Tenho um amigo que é sócio de um escritório de advocacia em Miami. Ele se mudou para lá faz alguns anos e raramente nos vemos. Certo dia, estávamos conversando sobre um de seus clientes, um fabricante de cigarros muito baratos, feitos para quem não tem grana e, ainda assim, faz questão de fumar.
Ele me disse que o produto é horroroso: do aspecto à matéria-prima, que tudo é feito da pior maneira possível. Para que eu entendesse o quanto era ruim, ele citou o fabricante. “É muito fácil reconhecer quando pirateiam o meu produto. O pirata é muito melhor que aquele que eu produzo. Já dá pra ver pela embalagem!”, disse ele. Na hora, rimos. Mas até hoje tenho arrepios de pensar que esse é o destino de muitos profissionais, seja de propaganda, seja de qualquer outra área: trabalhar tendo como regra a falta de qualidade.
Para quem, como eu, trabalha em propaganda, a qualidade na execução é a garantia de que, na ponta da linha de produção, sairá algo único e mobilizador.
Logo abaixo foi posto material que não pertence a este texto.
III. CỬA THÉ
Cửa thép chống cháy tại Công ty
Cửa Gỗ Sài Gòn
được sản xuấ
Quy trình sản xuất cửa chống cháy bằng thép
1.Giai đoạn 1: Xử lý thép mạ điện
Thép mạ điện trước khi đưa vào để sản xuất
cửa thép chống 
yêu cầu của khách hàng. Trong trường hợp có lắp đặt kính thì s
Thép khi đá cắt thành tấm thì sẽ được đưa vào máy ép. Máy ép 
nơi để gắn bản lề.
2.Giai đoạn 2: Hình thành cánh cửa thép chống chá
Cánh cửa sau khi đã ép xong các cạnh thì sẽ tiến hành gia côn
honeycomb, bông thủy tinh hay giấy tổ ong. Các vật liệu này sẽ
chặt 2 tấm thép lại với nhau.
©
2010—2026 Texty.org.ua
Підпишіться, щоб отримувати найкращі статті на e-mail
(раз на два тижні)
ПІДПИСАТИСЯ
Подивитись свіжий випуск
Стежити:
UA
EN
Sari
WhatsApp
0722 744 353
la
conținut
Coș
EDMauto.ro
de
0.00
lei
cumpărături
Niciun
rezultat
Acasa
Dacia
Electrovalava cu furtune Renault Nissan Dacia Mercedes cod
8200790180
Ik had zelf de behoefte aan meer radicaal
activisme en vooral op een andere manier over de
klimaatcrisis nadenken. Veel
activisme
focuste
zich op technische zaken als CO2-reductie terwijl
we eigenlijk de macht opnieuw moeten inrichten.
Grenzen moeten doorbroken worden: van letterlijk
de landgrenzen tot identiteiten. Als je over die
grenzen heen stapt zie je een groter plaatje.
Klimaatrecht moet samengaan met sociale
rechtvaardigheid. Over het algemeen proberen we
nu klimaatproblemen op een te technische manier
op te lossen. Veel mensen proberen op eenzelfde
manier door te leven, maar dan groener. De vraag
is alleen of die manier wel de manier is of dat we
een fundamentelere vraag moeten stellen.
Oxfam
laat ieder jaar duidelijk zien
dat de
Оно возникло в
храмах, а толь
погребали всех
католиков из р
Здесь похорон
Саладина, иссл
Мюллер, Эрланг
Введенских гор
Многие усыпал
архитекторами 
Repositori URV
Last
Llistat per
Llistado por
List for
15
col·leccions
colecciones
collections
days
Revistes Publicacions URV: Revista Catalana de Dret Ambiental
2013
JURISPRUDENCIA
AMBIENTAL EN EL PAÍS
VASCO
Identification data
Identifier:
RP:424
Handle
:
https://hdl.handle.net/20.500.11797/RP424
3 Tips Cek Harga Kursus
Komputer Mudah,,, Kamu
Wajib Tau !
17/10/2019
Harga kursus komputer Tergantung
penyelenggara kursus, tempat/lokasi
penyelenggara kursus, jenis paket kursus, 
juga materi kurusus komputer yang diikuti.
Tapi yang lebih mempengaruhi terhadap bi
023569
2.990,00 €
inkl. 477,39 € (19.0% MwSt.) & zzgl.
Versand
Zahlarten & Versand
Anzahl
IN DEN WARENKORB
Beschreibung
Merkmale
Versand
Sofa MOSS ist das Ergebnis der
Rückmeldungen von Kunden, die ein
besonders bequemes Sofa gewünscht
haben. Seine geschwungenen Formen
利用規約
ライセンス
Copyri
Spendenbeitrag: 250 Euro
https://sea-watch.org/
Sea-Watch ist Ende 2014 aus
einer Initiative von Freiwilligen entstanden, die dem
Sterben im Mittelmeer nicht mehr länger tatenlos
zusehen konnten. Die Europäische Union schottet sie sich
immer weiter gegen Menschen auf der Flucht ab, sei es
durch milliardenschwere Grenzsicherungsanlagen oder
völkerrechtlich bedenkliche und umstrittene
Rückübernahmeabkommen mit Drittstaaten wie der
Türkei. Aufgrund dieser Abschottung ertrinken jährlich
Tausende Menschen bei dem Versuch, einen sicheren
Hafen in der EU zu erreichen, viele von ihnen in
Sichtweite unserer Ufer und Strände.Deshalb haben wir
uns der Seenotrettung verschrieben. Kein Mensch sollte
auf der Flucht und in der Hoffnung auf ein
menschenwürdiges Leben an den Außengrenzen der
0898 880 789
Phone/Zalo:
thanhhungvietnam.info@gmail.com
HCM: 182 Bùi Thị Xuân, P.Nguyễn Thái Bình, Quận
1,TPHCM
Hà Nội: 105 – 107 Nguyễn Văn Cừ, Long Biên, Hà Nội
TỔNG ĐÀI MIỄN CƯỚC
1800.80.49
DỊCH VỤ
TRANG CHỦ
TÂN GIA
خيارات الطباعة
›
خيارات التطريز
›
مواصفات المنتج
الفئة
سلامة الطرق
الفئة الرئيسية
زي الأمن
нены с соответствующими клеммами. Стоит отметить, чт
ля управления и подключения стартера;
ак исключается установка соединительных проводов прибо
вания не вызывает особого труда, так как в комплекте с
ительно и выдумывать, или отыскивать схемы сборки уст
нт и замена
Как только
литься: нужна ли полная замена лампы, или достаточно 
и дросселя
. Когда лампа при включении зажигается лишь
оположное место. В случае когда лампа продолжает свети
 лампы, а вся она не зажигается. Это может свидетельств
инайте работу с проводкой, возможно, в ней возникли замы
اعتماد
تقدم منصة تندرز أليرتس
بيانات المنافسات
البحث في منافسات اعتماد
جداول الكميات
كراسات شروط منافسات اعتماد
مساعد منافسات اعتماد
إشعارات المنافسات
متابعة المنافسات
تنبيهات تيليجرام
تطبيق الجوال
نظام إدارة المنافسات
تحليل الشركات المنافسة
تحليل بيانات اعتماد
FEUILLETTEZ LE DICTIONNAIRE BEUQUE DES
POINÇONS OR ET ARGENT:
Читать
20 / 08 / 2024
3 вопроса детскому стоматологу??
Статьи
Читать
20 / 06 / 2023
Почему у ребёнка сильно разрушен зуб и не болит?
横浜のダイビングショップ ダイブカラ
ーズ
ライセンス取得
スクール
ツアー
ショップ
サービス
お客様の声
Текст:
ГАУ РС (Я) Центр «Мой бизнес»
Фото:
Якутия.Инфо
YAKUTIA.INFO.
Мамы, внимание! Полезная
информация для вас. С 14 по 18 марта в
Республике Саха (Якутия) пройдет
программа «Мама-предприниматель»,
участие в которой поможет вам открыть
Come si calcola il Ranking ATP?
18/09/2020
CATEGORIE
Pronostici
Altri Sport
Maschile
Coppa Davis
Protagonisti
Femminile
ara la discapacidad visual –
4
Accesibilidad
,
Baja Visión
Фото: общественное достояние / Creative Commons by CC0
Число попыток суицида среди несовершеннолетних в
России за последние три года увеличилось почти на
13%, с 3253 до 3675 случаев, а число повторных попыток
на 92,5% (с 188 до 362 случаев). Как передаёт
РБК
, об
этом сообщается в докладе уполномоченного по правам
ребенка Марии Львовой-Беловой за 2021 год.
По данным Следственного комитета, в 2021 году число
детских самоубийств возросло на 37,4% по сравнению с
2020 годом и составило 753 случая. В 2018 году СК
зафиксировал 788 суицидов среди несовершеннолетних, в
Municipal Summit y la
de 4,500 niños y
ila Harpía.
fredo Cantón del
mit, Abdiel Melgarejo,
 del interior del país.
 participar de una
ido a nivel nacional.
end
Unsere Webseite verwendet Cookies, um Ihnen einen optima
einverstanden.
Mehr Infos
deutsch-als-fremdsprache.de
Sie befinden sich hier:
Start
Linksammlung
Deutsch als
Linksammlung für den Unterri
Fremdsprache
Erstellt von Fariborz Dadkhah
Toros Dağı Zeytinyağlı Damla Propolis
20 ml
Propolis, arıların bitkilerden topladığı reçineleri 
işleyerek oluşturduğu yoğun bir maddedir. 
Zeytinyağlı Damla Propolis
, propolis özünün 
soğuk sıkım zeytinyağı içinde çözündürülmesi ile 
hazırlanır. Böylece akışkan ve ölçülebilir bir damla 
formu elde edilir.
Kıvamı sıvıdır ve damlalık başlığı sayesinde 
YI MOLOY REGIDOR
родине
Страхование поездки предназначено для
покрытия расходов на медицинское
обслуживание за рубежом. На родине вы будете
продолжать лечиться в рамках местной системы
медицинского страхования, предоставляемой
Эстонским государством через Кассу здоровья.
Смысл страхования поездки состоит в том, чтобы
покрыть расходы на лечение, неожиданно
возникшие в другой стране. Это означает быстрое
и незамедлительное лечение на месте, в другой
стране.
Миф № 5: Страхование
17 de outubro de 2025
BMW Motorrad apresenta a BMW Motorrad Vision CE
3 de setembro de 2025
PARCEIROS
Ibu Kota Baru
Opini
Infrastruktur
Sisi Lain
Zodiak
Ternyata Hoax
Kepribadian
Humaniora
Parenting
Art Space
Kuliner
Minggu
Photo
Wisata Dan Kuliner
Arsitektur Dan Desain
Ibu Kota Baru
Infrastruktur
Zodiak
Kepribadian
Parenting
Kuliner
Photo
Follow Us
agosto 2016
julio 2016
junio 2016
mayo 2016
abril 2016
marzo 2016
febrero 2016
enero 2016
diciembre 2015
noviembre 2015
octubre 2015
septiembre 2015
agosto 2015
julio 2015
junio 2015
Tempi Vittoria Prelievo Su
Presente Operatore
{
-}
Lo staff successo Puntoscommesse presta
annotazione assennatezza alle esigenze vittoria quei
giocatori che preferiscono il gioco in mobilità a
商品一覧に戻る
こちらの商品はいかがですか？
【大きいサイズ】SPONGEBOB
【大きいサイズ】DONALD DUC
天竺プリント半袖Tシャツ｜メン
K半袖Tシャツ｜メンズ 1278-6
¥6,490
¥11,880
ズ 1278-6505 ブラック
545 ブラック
John Hegarty costuma dizer que propaganda é 80% de uma boa ideia e 80% da execução. E ele fala isso porque sabe que a execução é um aditivo para que nossas campanhas realmente tenham seu efeito máximo. A qualidade da execução é fundamental, pois está nela o poder de convencimento. As pessoas tendem a se levar por argumentos que, além de inteligentes, carreguem neles um esforço. E a trilha sonora, o sound design, a locução, a fotografia, o casting – ou os modelos – são esse esforço.
Outra coisa que se comenta pouco é a vantagem competitiva da qualidade na execução. Um filme de Hollywood e um filme publicitário são, ambos, ideias. Uma campanha de um produto não compete contra a campanha de um produto concorrente apenas. Muito pelo contrário, ela compete com todo o conteúdo que é produzido pelo canal de TV em que está sendo veiculada, por exemplo. Um anúncio compete com as fotos das matérias da revista; um spot de rádio com as músicas ou a performance do radialista. Ora, se o pre-roll não competisse com o conteúdo que você buscou no YouTube, não haveria necessidade de uma contagem regressiva no canto da tela te lembrando de quando pode acabar, não é mesmo?
Temos discutido cada vez mais como as marcas passaram a ser produtoras de conteúdo, e não só anunciantes. E não acho que esse papo seja apenas acadêmico, estamos vendo de fato isso acontecer. E, cada vez mais, a propaganda será comparada com o conteúdo que as pessoas escolhem ver: filmes, música, livros, conteúdo editorial, animações e, claro, games. Algumas empresas que estão entrando nessa apostam pesado na qualidade das ideias e da execução. Bem mais que a maioria dos anunciantes e suas mesas de compra, e isso é preocupante.
O Ali Baba, por exemplo, entrou no ramo do cinema e produziu o terceiro filme da franquia Missão Impossível. O YouTube tem investido cada vez mais em talento humano com os seus top creators – nesse caso, talento é a qualidade. Já a Netflix virou sinônimo de qualidade com suas séries e documentários e não tem poupado esforços em atrair atores e roteiristas consagrados para o seu jeito de pesquisar qual conteúdo é relevante, como produzir e distribuir. É com essa turma que a propaganda compete e convive. Por isso acho fundamental ter como inspiração a busca pela qualidade de produção. Precisa ser impecável ou perseguir isso incansavelmente. De uma música a uma foto. De um filme a um livro. De um site a um tuíte brilhante. Se tem qualidade, eu guardo na memória para tentar aplicar um dia com quem me contratou.
Qualidade na execução é o amplificador das boas ideias e a vantagem competitiva na gôndola de emoções que todo consumidor carrega em si.